Our children need our time

Children prefer parents' time to money

Children prefer parents' time to money

The wellbeing and happiness of children centres on the amount of time they spend with their families, their relationships with friends and the activities they undertake, new research has found. (Irishhealth.com)

The research was commissioned by children’s charity, UNICEF UK, and focused on children living in the UK, Spain and Sweden. According to the findings, the message from children who took part was ‘simple, clear and unanimous’.

 

“Their wellbeing centres on time with a happy family whose interactions are consistent and secure, having good friends and having plenty of things to do, especially outdoors,” it said.

It noted that in the UK, parents struggled to give adequate time to their children, while in Spain and Sweden, ‘family time seemed to be part of the fabric of everyday life’.

The research found that the issue of materialism was complex, although most of the children who took part agreed that it was not a good thing for young people to be given everything they want.
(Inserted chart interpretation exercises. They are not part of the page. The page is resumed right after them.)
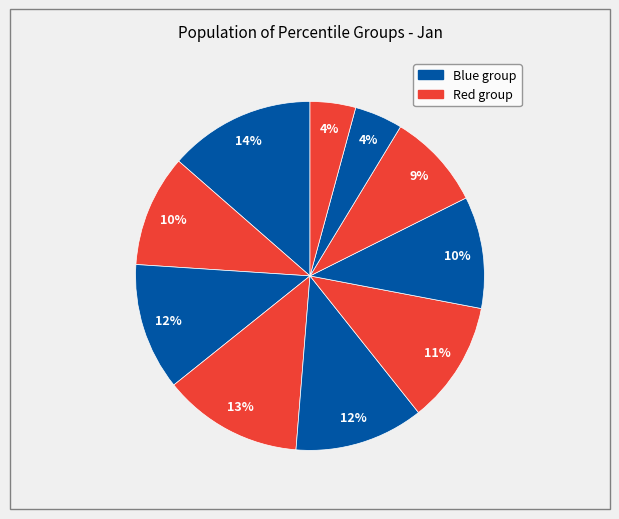

How many slices are in this pie chart?

10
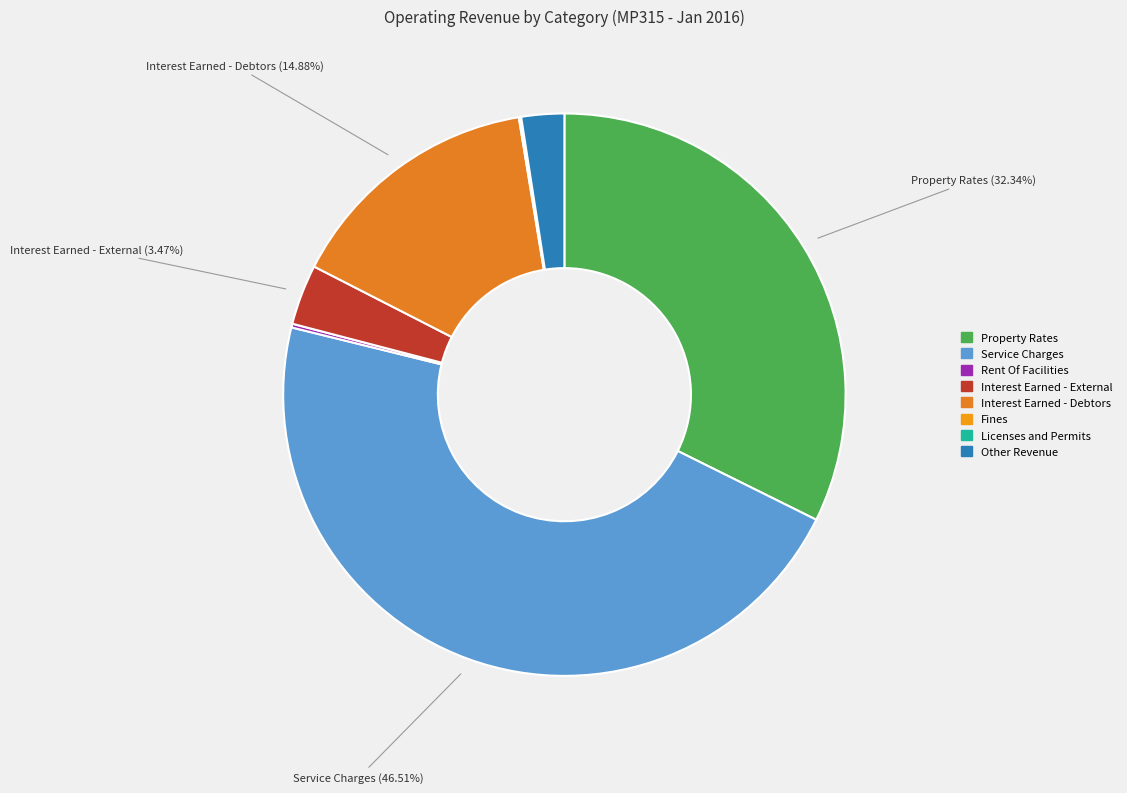

How many slices are in this pie chart?

8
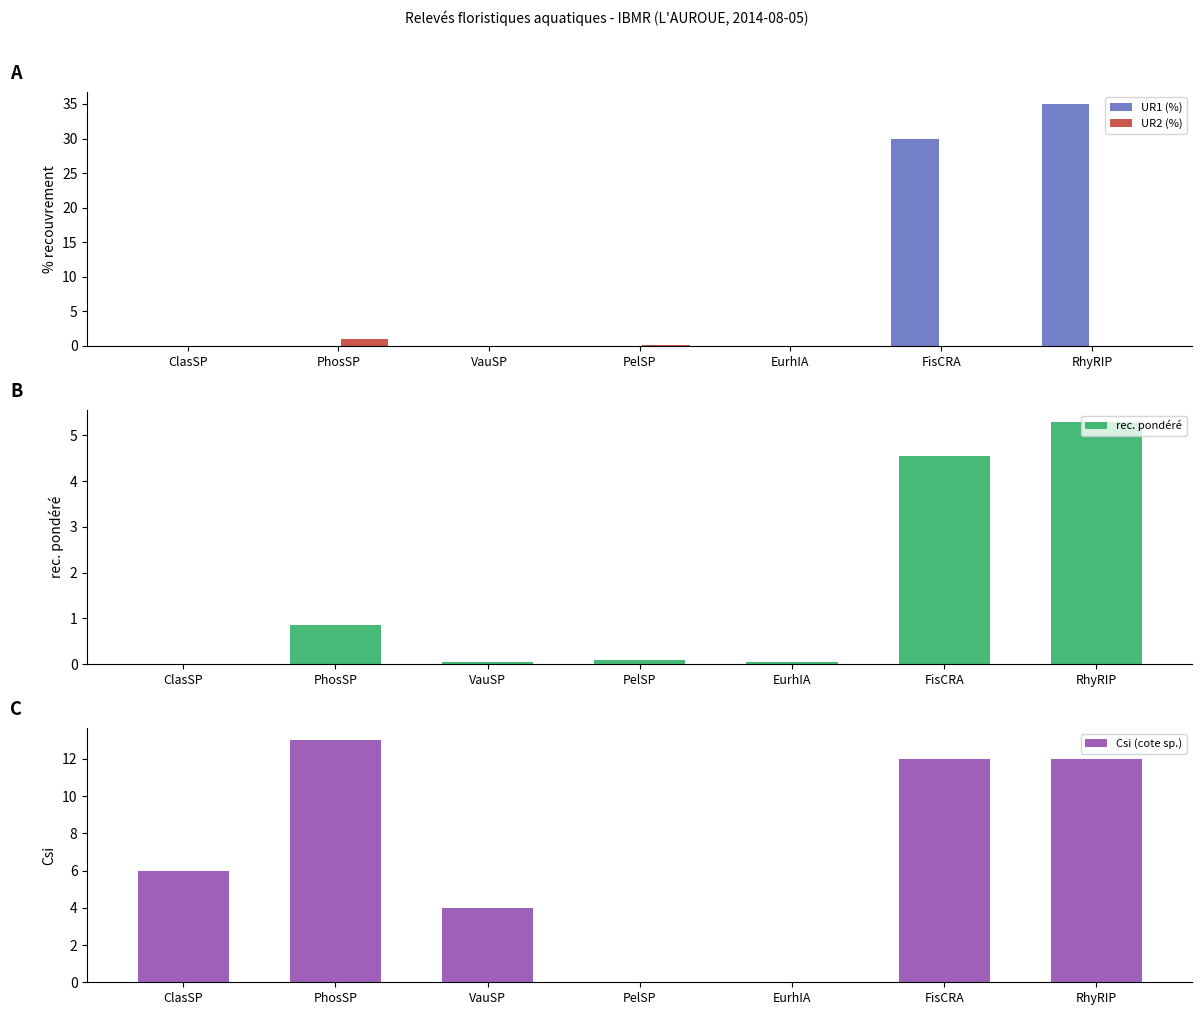

Count the number of data series in this chart.

4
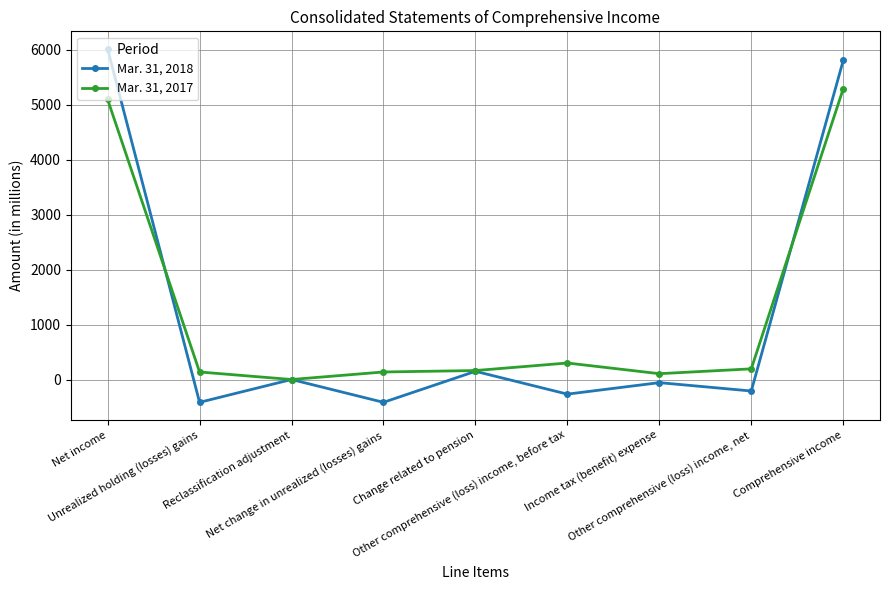

List the series in order of their overall mean, highest first.

Mar. 31, 2017, Mar. 31, 2018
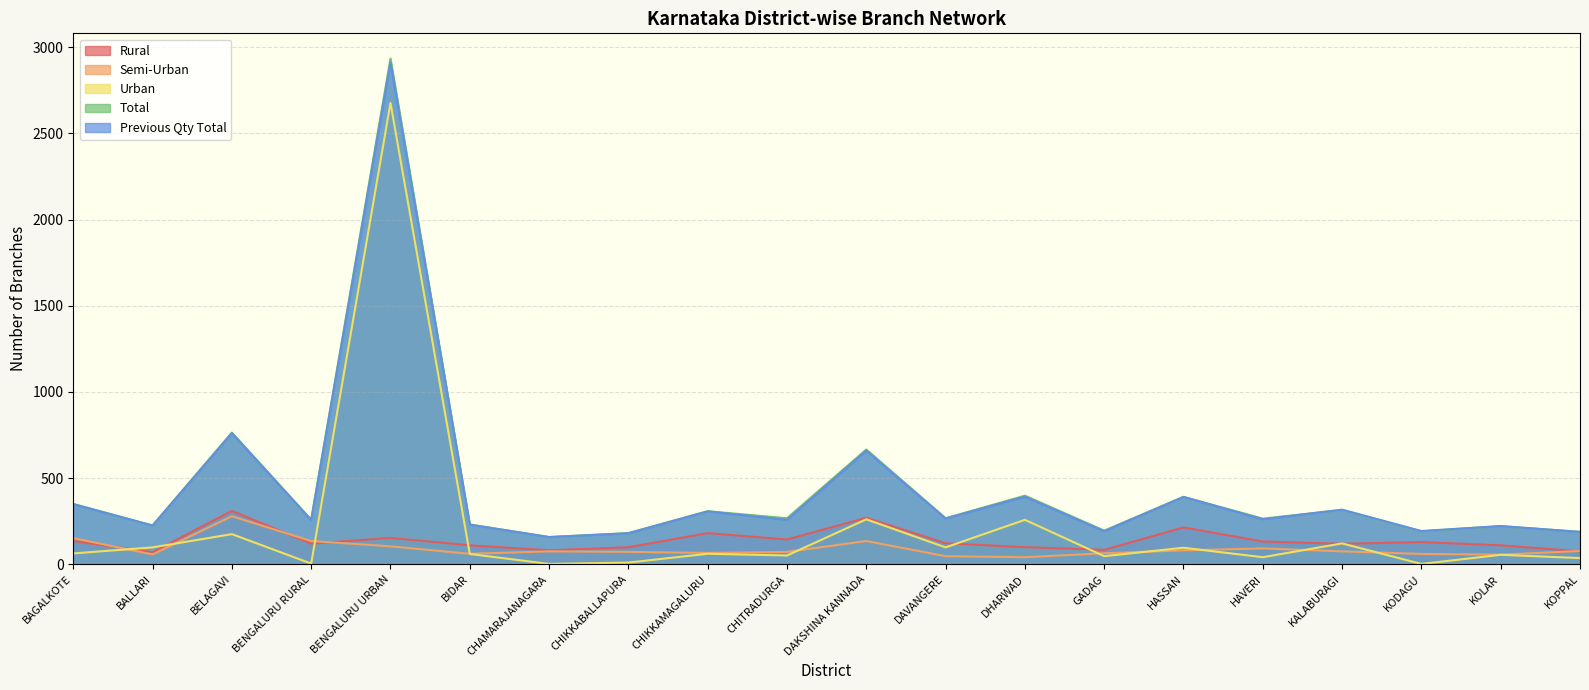

At which category does Total reach its first local peak?

BELAGAVI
In fact, ‘spoiled children were universally derided’ and the idea of saving money for something or having to wait for it was ‘highly regarded’.
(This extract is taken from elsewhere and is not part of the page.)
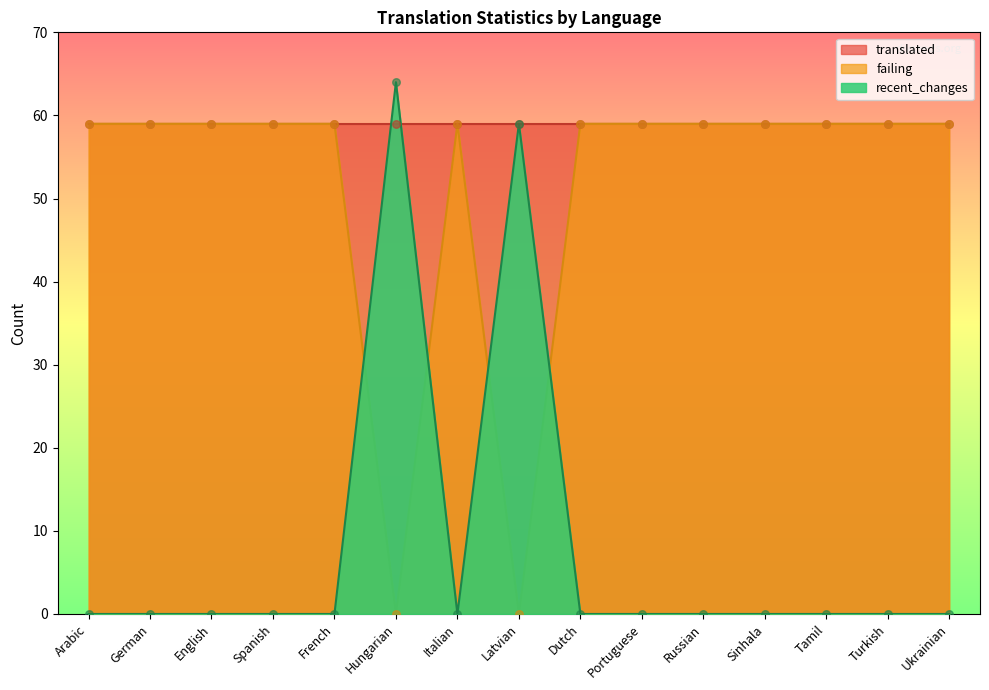

Which series contains the lowest Y value?

failing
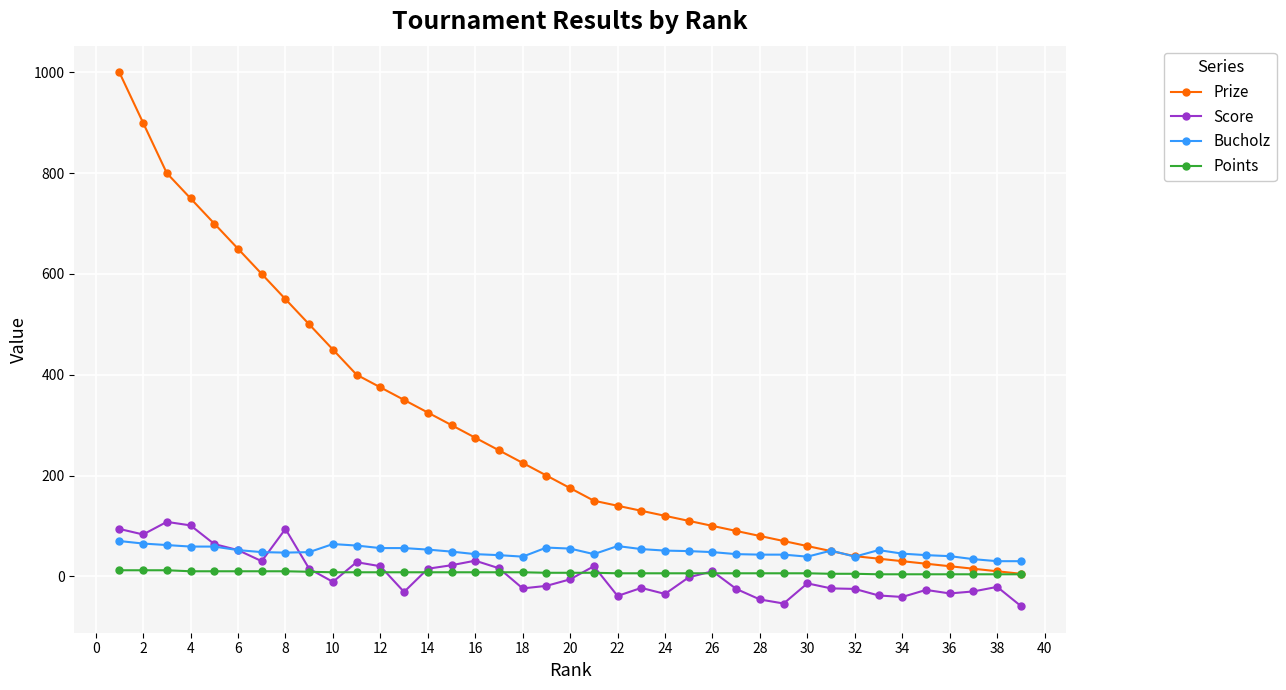

At how many categories does at least one series exceed 682?

5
Interestingly, while children did not hide their desire for the latest clothes and technology, ‘most did not regard new toys, fashion items and gadgets as central to their wellbeing’.

“Most children agreed that family time was more important to them than consumer goods,” the research said.

However despite this, the researchers noted that some parents, especially in the UK, continually bought new things for their children.

“Most parents realised that what they were doing was often ‘pointless’, but seemed somehow pressurised and compelled to continue,” it pointed out.

The research acknowledged that by the time they reach secondary school, brands and material goods start to play a important role in how young people identify with their peers.

It added that more expensive brands seem to be more important to young people from poorer backgrounds, ‘perhaps as a means of masking financial and social insecurities and bolstering self-esteem’.

The research involved 24 families and 250 young people living in the three countries.